On the heels of a very blessed, wonderful, tiring week with our grandkids, we received some unwelcome news that I am not at liberty to share on here yet. It was kind of the last straw on this camel's back. Internally I crumbled, was on my knees and so completely yielded to the Father. Today, a little numb, sad and mentally exhausted, I watch my lava lamp. The bubbles go up and down, changing, never the same twice and it occurs to me that is life. I mean you just never know what lies ahead, joy, sorrow, whatever, it inherently owns change.
I am thinking that perhaps there is no "arrival", it just is what it is until it's over. That sounds bleak, and I don't mean it to. There are joys along the way, but in the heart of this soon-to-be 59 year old child, there is expectation of a time when all is well, and with everyone that I love and care about. Clearly that is indeed childish and unrealistic. I know perfectly well that what I am longing for is Heaven, where there is no sorrow, no tears, no illness, no heartache. And this is definitely not Heaven, so I have been chasing a dream that cannot be.
It is indeed the trick to find joy in the moment as they say, something that in my stubbornness and eternal optimism I found wanting. I want permanent....at least for a little while, lol....happiness, health, "enough" for all. I attribute it to a change in the culture and what have you, but as a child, that's the way life was for a while. I had absolutely no fear of my parents not being together, of us losing our home or having enough, etc. That world all seems like a dream now. I am surrounded by young people who either have a sense of entitlement, are over-achievers, or are kind of rude and insensitive, or by others who amount to nothing and have no expectations at all.
And then there's us, no work in over 6 years, in spite of trying everything we know, applying anywhere we can find and being more than willing to relocate. The barriers in our various family member's lives, the unemployment and all that brings, and it's a lot, the sale of our building, not knowing where we'll go when the time comes, and then yesterday's news, all I can do is go to the cross, lay everything at His feet and weep, knowing that He sees, He knows. At times that makes me furious with Him however, how can He watch and know and not do something! But just as i'm entertaining this thought, I hear far off laughter, sinister and dark, so I rid my mind of those thoughts and return to what I know of Him. Love, mercy, grace, these things I know in full and I know I must trust in Him because of them. The Word is full of warnings of the coming times when even the most elite will fall.

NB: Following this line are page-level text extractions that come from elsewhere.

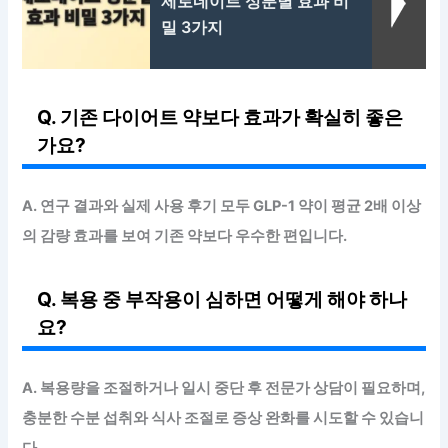
제로네이트 성분별 효과 비
밀 3가지
Q. 기존 다이어트 약보다 효과가 확실히 좋은
가요?
A. 연구 결과와 실제 사용 후기 모두 GLP-1 약이 평균 2배 이상
의 감량 효과를 보여 기존 약보다 우수한 편입니다.
Q. 복용 중 부작용이 심하면 어떻게 해야 하나
요?
A. 복용량을 조절하거나 일시 중단 후 전문가 상담이 필요하며,
충분한 수분 섭취와 식사 조절로 증상 완화를 시도할 수 있습니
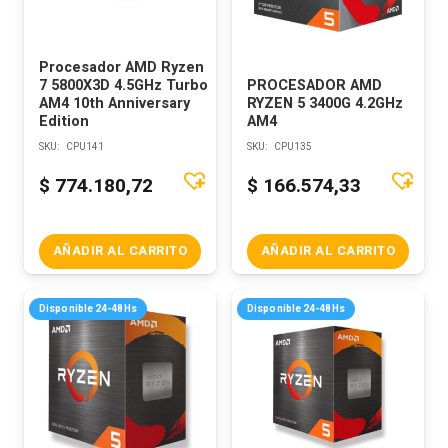
Procesador AMD Ryzen
7 5800X3D 4.5GHz Turbo
PROCESADOR AMD
AM4 10th Anniversary
RYZEN 5 3400G 4.2GHz
Edition
AM4
SKU:
CPU141
SKU:
CPU135
$
774.180,72
$
166.574,33
AÑADIR AL CARRITO
AÑADIR AL CARRITO
Disponible 24-48Hs
Disponible 24-48Hs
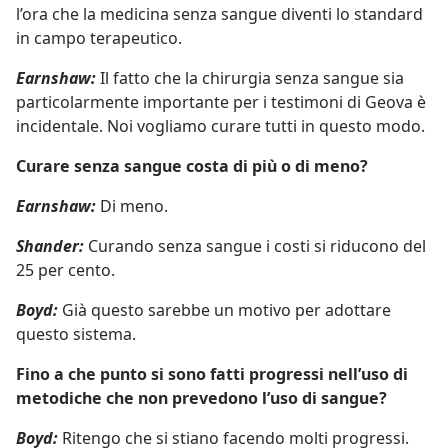
l’ora che la medicina senza sangue diventi lo standard
in campo terapeutico.
Earnshaw:
Il fatto che la chirurgia senza sangue sia
particolarmente importante per i testimoni di Geova è
incidentale. Noi vogliamo curare tutti in questo modo.
Curare senza sangue costa di più o di meno?
Earnshaw:
Di meno.
Shander:
Curando senza sangue i costi si riducono del
25 per cento.
Boyd:
Già questo sarebbe un motivo per adottare
questo sistema.
Fino a che punto si sono fatti progressi nell’uso di
metodiche che non prevedono l’uso di sangue?
Boyd:
Ritengo che si stiano facendo molti progressi.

I just want to be with Him and have His perspective. So I stay in the Word, there is my strength, and I talk to Him, incessantly at times, knowing the One I talk to loves me more than I can fathom, no matter what things look like. Just as my kids when they were little couldn't understand everything I did, I will never fathom His thoughts, they are higher than mine, and I must just keep walking by faith.
I may never know this side of Heaven why things have had to be the way they are. I do know this, I am very, very blessed even in the midst of all this junk. The people in my life are inspirational and loving. They help us, they pray for us, they love us and that is really what this is all about I think. Relationship, all the details are just that, details. One day I will look into His eyes and everything will be perfect.